A Waterloo "citizen investigator" finds NEB memo boasting about Harper government changes at pipeline hearings designed to speed project approvals.

Louisette Lanteigne Waterloo resident holding NEB letter - photo James Jackson
Waterloo resident Louisette Lanteigne holding a recent NEB letter. Photo courtesy of James Jackson with the Waterloo Chronicle.

A Waterloo resident – now credited with finding crucial flaws in Enbridge’s Line 9 reversal pipeline in Southwest Ontario -- is sounding the alarm over an internal e-mail from the National Energy Board that appears to boast about new Harper government rules that reduce the public’s ability to ask questions at pipeline hearings.

Louisette Lanteigne uncovered the e-mail via an Access to Information request.  In the report attached to the memo, the NEB’s Hearing Manager for Oil Pipeline Applications told colleagues about the “successes” of a recently concluded Line 9A pipeline hearing in the summer of 2012. 

The manager states that the public’s inability to cross-examine witnesses at the hearing was one of several achievements.

“Having only final oral argument and no cross examination worked well in this case,” wrote the NEB manager, “due to the highly technical issues regarding engineering and integrity."   

Section of NEB e-mail discovered by Louisette Lanteigne

Section of the internal NEB report on the Line 9 hearing discovered by Louisette Lanteigne.  Full e-mail at story's bottom.

The e-mail was written three weeks after a Harper government omnibus bill C-38 law -- the "Jobs, Growth and Long-term Prosperity Act" -- came into force in 2012 that put new limits on NEB hearings.  Conservative Minister Joe Oliver said at the time that the reforms were necessary to halt “environmental and other radical groups” from hijacking pipeline reviews.

Lanteigne, who discovered the NEB e-mail by accident, found the NEB manager’s comment hard to stomach. 

“I was shocked when I read that,” she said Monday from Waterloo, ON.  “The lack of public input is actually a liability.”

“You need cross examination.  You need it to understand the logic of why the decisions are being made.”

“They undermine the intelligence of the public.  Because they assume we don’t understand basic engineering,” she said.

Line 9 Reversal pipeline map - Vancouver Observer

Line 9 Reversal pipeline map from Enbridge's NEB application

A National Energy Board explains its hearing manager’s email about cross-examinations this way: 

“Because of the highly technical issues in this project, we held an oral final argument.
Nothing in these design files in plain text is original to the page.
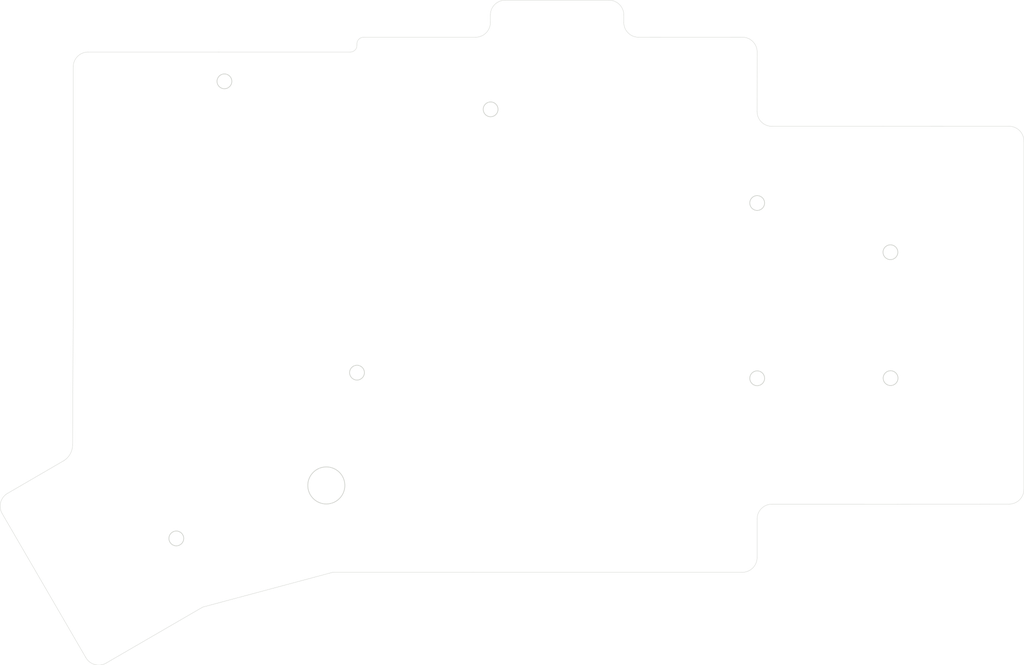
<source format=kicad_pcb>
(kicad_pcb (version 20211014) (generator pcbnew)

  (general
    (thickness 1.6)
  )

  (paper "A4")
  (title_block
    (title "TPS42 Split Keyboard")
    (date "2021-11-13")
    (rev "1")
  )

  (layers
    (0 "F.Cu" signal)
    (31 "B.Cu" signal)
    (32 "B.Adhes" user "B.Adhesive")
    (33 "F.Adhes" user "F.Adhesive")
    (34 "B.Paste" user)
    (35 "F.Paste" user)
    (36 "B.SilkS" user "B.Silkscreen")
    (37 "F.SilkS" user "F.Silkscreen")
    (38 "B.Mask" user)
    (39 "F.Mask" user)
    (40 "Dwgs.User" user "User.Drawings")
    (41 "Cmts.User" user "User.Comments")
    (42 "Eco1.User" user "User.Eco1")
    (43 "Eco2.User" user "User.Eco2")
    (44 "Edge.Cuts" user)
    (45 "Margin" user)
    (46 "B.CrtYd" user "B.Courtyard")
    (47 "F.CrtYd" user "F.Courtyard")
    (48 "B.Fab" user)
    (49 "F.Fab" user)
    (50 "User.1" user)
    (51 "User.2" user)
    (52 "User.3" user)
    (53 "User.4" user)
    (54 "User.5" user)
    (55 "User.6" user)
    (56 "User.7" user)
    (57 "User.8" user)
    (58 "User.9" user)
  )

  (setup
    (stackup
      (layer "F.SilkS" (type "Top Silk Screen"))
      (layer "F.Paste" (type "Top Solder Paste"))
      (layer "F.Mask" (type "Top Solder Mask") (color "Green") (thickness 0.01))
      (layer "F.Cu" (type "copper") (thickness 0.035))
      (layer "dielectric 1" (type "core") (thickness 1.51) (material "FR4") (epsilon_r 4.5) (loss_tangent 0.02))
      (layer "B.Cu" (type "copper") (thickness 0.035))
      (layer "B.Mask" (type "Bottom Solder Mask") (color "Green") (thickness 0.01))
      (layer "B.Paste" (type "Bottom Solder Paste"))
      (layer "B.SilkS" (type "Bottom Silk Screen"))
      (copper_finish "None")
      (dielectric_constraints no)
    )
    (pad_to_mask_clearance 0)
    (grid_origin 94.85 92.67)
    (pcbplotparams
      (layerselection 0x00010fc_ffffffff)
      (disableapertmacros false)
      (usegerberextensions false)
      (usegerberattributes true)
      (usegerberadvancedattributes true)
      (creategerberjobfile true)
      (svguseinch false)
      (svgprecision 3)
      (excludeedgelayer true)
      (plotframeref false)
      (viasonmask false)
      (mode 1)
      (useauxorigin false)
      (hpglpennumber 1)
      (hpglpenspeed 20)
      (hpglpendiameter 15.000000)
      (dxfpolygonmode false)
      (dxfimperialunits false)
      (dxfusepcbnewfont false)
      (psnegative false)
      (psa4output false)
      (plotreference false)
      (plotvalue false)
      (plotinvisibletext false)
      (sketchpadsonfab false)
      (subtractmaskfromsilk false)
      (outputformat 1)
      (mirror false)
      (drillshape 0)
      (scaleselection 1)
      (outputdirectory "gerber")
    )
  )

  (property "Revision" "1.0")

  (net 0 "")

  (gr_circle (center 117.14 100.73) (end 119.64 100.73) (layer "Edge.Cuts") (width 0.1) (fill none) (tstamp 00807c72-e724-4ea4-bdb7-14d24dc034ae))
  (gr_circle (center 103.39 46.2) (end 104.39 46.2) (layer "Edge.Cuts") (width 0.1) (fill none) (tstamp 04a333e6-8246-44d0-aa20-bd6bf6ec3a68))
  (gr_line (start 100.45 117.15) (end 87.427637 124.700199) (layer "Edge.Cuts") (width 0.05) (tstamp 0dd9e526-aece-4f75-a176-be243b3fcd55))
  (gr_line (start 84.990001 42.250001) (end 102.65 42.25) (layer "Edge.Cuts") (width 0.05) (tstamp 14dd7d1c-1e2e-4b08-9070-319f3c586415))
  (gr_line (start 81.774214 97.354214) (end 74.131851 101.795588) (layer "Edge.Cuts") (width 0.05) (tstamp 17912b6e-8f43-4fb0-b6e0-8e9d12fdccc8))
  (gr_arc (start 173.275786 40.244214) (mid 174.69 40.83) (end 175.275786 42.244214) (layer "Edge.Cuts") (width 0.05) (tstamp 18bc455f-b829-4f39-91c7-0f40c5d8a46d))
  (gr_line (start 159.28 40.25) (end 173.275786 40.244214) (layer "Edge.Cuts") (width 0.05) (tstamp 1be85b28-fb97-473a-b22c-c70549188494))
  (gr_line (start 211.27 54.264214) (end 211.27 101.25) (layer "Edge.Cuts") (width 0.05) (tstamp 269782b7-a2d1-401e-940d-c3ca14a159b5))
  (gr_line (start 177.264214 52.27) (end 192.27 52.27) (layer "Edge.Cuts") (width 0.05) (tstamp 2c7a0137-f8af-41f0-a310-cf743b35aa21))
  (gr_circle (center 121.28 85.51) (end 122.28 85.51) (layer "Edge.Cuts") (width 0.1) (fill none) (tstamp 2e9cdb9d-7930-4c92-b91f-cf899a2f3d59))
  (gr_circle (center 139.31 49.98) (end 140.31 49.98) (layer "Edge.Cuts") (width 0.1) (fill none) (tstamp 3149175d-2f97-4538-a3ec-b97ad07ae698))
  (gr_line (start 157.28 37.25) (end 157.28 38.25) (layer "Edge.Cuts") (width 0.05) (tstamp 41423042-f62b-4deb-8206-555d99755597))
  (gr_line (start 73.399801 104.527638) (end 84.695587 123.968149) (layer "Edge.Cuts") (width 0.05) (tstamp 4c2339ec-5a47-4f89-9958-bf9b16c4690e))
  (gr_arc (start 175.270001 105.255786) (mid 175.855788 103.841577) (end 177.270001 103.255786) (layer "Edge.Cuts") (width 0.05) (tstamp 4f5c1a04-be7d-4fd4-be27-fbc24db7f597))
  (gr_arc (start 139.28 37.25) (mid 139.865786 35.835786) (end 141.28 35.25) (layer "Edge.Cuts") (width 0.05) (tstamp 51bd0a81-8c0b-4d02-b788-8c6019b0b7eb))
  (gr_line (start 136.94 112.45) (end 118 112.45) (layer "Edge.Cuts") (width 0.05) (tstamp 55d5b49c-e6ea-4ee4-9906-0c3970848226))
  (gr_circle (center 96.9 107.88) (end 97.9 107.88) (layer "Edge.Cuts") (width 0.1) (fill none) (tstamp 5784afc4-f04e-4ece-ba71-b8750544c842))
  (gr_line (start 136.94 112.45) (end 173.27 112.45) (layer "Edge.Cuts") (width 0.05) (tstamp 57b07694-7d0e-4cd8-b8c7-695c7028e759))
  (gr_line (start 122.17 40.25) (end 137.275786 40.25) (layer "Edge.Cuts") (width 0.05) (tstamp 6019fee5-8516-463c-8942-a5911825cddf))
  (gr_line (start 194.263553 103.256447) (end 177.270001 103.255786) (layer "Edge.Cuts") (width 0.05) (tstamp 6275f11d-a256-4931-972e-00d4b7c1aa81))
  (gr_line (start 175.275786 42.244214) (end 175.264214 50.27) (layer "Edge.Cuts") (width 0.05) (tstamp 728fc2b6-ecaa-4b82-b796-975dae21c809))
  (gr_line (start 209.27 103.25) (end 194.263553 103.256447) (layer "Edge.Cuts") (width 0.05) (tstamp 81316103-1aa7-4cdf-838f-26fdbe06c5b0))
  (gr_arc (start 177.264214 52.27) (mid 175.85 51.684214) (end 175.264214 50.27) (layer "Edge.Cuts") (width 0.05) (tstamp 81b4a4bf-13ee-4ebf-922d-2fed65edfa98))
  (gr_arc (start 121.27 41.15) (mid 121.533604 40.513604) (end 122.17 40.25) (layer "Edge.Cuts") (width 0.05) (tstamp 83ced44d-04a1-43d9-a587-ae2479121882))
  (gr_line (start 192.27 52.27) (end 209.27 52.264214) (layer "Edge.Cuts") (width 0.05) (tstamp 85556cbd-3c73-4d68-9a8b-3edf1b000533))
  (gr_arc (start 175.27 110.45) (mid 174.684211 111.864211) (end 173.27 112.45) (layer "Edge.Cuts") (width 0.05) (tstamp 8f1d1bb6-fd4e-417f-bcab-5557b824b4c3))
  (gr_line (start 175.270001 105.255786) (end 175.27 110.45) (layer "Edge.Cuts") (width 0.05) (tstamp 955bdcbf-7854-4b08-9a50-4f23e4dca01d))
  (gr_line (start 82.9 95.27) (end 82.986396 77.153604) (layer "Edge.Cuts") (width 0.05) (tstamp 96bc0f90-0123-40fa-9ef8-34309c8536d0))
  (gr_circle (center 175.28 62.62) (end 176.28 62.62) (layer "Edge.Cuts") (width 0.1) (fill none) (tstamp 9708c6ed-7342-46ff-b5f8-c735fd835101))
  (gr_circle (center 175.28 86.27) (end 176.28 86.27) (layer "Edge.Cuts") (width 0.1) (fill none) (tstamp 9aedae96-f5ed-42a0-9cd2-ef934d800da6))
  (gr_line (start 118 112.45) (end 100.45 117.15) (layer "Edge.Cuts") (width 0.05) (tstamp 9b5636d0-9a2b-4078-9895-e5316a626b3c))
  (gr_arc (start 73.399801 104.527638) (mid 73.2 103.01) (end 74.131851 101.795588) (layer "Edge.Cuts") (width 0.05) (tstamp a48fc0e1-4a75-43ac-aa3e-03c371de7d49))
  (gr_circle (center 193.28 86.25) (end 194.28 86.25) (layer "Edge.Cuts") (width 0.1) (fill none) (tstamp a4f79e3d-bc82-4332-b816-11fe6c3f6801))
  (gr_arc (start 82.990001 44.250001) (mid 83.575787 42.835787) (end 84.990001 42.250001) (layer "Edge.Cuts") (width 0.05) (tstamp aad505c0-2759-41bc-9846-09db8f5eeff0))
  (gr_arc (start 155.28 35.25) (mid 156.694214 35.835786) (end 157.28 37.25) (layer "Edge.Cuts") (width 0.05) (tstamp af871ac4-04ab-4c08-98fc-c3647d1809ad))
  (gr_arc (start 139.275786 38.25) (mid 138.69 39.664214) (end 137.275786 40.25) (layer "Edge.Cuts") (width 0.05) (tstamp affe87a3-ce6b-4d21-9001-acfc6f85d7ec))
  (gr_arc (start 87.427637 124.700199) (mid 85.909999 124.9) (end 84.695587 123.968149) (layer "Edge.Cuts") (width 0.05) (tstamp b7e5a16b-6ae3-4569-92b7-5bf9f1752e68))
  (gr_arc (start 211.27 101.25) (mid 210.684214 102.664214) (end 209.27 103.25) (layer "Edge.Cuts") (width 0.05) (tstamp b8d7be89-a17d-4226-aa24-77d4740852cc))
  (gr_circle (center 193.26 69.26) (end 194.26 69.26) (layer "Edge.Cuts") (width 0.1) (fill none) (tstamp b98a5baf-ed6c-4d0b-bf19-da584b70f315))
  (gr_line (start 102.65 42.25) (end 120.37 42.25) (layer "Edge.Cuts") (width 0.05) (tstamp c28f0b8b-0180-49a1-af86-363d625c2b31))
  (gr_line (start 139.275786 38.25) (end 139.28 37.25) (layer "Edge.Cuts") (width 0.05) (tstamp c35c7a3f-819e-4cf9-8ef8-48b5761f01d1))
  (gr_line (start 141.28 35.25) (end 155.28 35.25) (layer "Edge.Cuts") (width 0.05) (tstamp d3ab6125-e53d-45c4-a737-88318e0feb00))
  (gr_arc (start 159.28 40.25) (mid 157.865786 39.664214) (end 157.28 38.25) (layer "Edge.Cuts") (width 0.05) (tstamp d59e6b57-eb6e-4b21-ad5a-f18484213775))
  (gr_line (start 121.27 41.15) (end 121.27 41.35) (layer "Edge.Cuts") (width 0.05) (tstamp d8c32cdb-75b5-4ae7-ba9b-44de26aa0de1))
  (gr_arc (start 209.27 52.264214) (mid 210.684214 52.85) (end 211.27 54.264214) (layer "Edge.Cuts") (width 0.05) (tstamp e4cce8ae-bdda-42f8-a1af-62abf9870c92))
  (gr_arc (start 121.27 41.35) (mid 121.006396 41.986396) (end 120.37 42.25) (layer "Edge.Cuts") (width 0.05) (tstamp e9d6da6e-0385-4f5f-88ac-0eec604bc786))
  (gr_line (start 82.990001 44.250001) (end 82.986396 77.153604) (layer "Edge.Cuts") (width 0.05) (tstamp ebbbe9c7-152e-4e59-92a8-f53a891499e0))
  (gr_arc (start 82.9 95.27) (mid 82.595804 96.451842) (end 81.774214 97.354214) (layer "Edge.Cuts") (width 0.05) (tstamp ebd3a2e0-6453-406f-b2c0-906208512bad))

)

</source>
Information placed on the record was tested through written information requests, which are available on the public record,” wrote a spokesperson last week. 

The NEB hearing manager also listed these “successes” in the 2012 e-mail:

  • Maintaining the hearing’s duration to 11.5 months
  • Handling protester disruption at the two-day oral hearing by clearing the room with security
  • Keeping deadlines for public participation “despite tight timelines”

Many observers were critical of the board for not doing a better job promoting the opportunity for the public to participate in the hearing.  Some, including local politicians opposed to the pipeline who wanted to be interveners, missed deadlines to apply because they were not informed, according to Lanteigne.

The NEB finally approved the full length of the $16.9-billion Sarnia-to-Montreal pipeline in March 2014.  (The budget is double the cost of Northern Gateway.) 

Line 9 will pump 300,000 barrels of oil through its U.S. pipelines into southwest Ontario and onward to Montreal refineries.  The move is part of a larger industry push, like TransCanada’s Energy East project, to pump Alberta and U.S. Bakken oil eastward.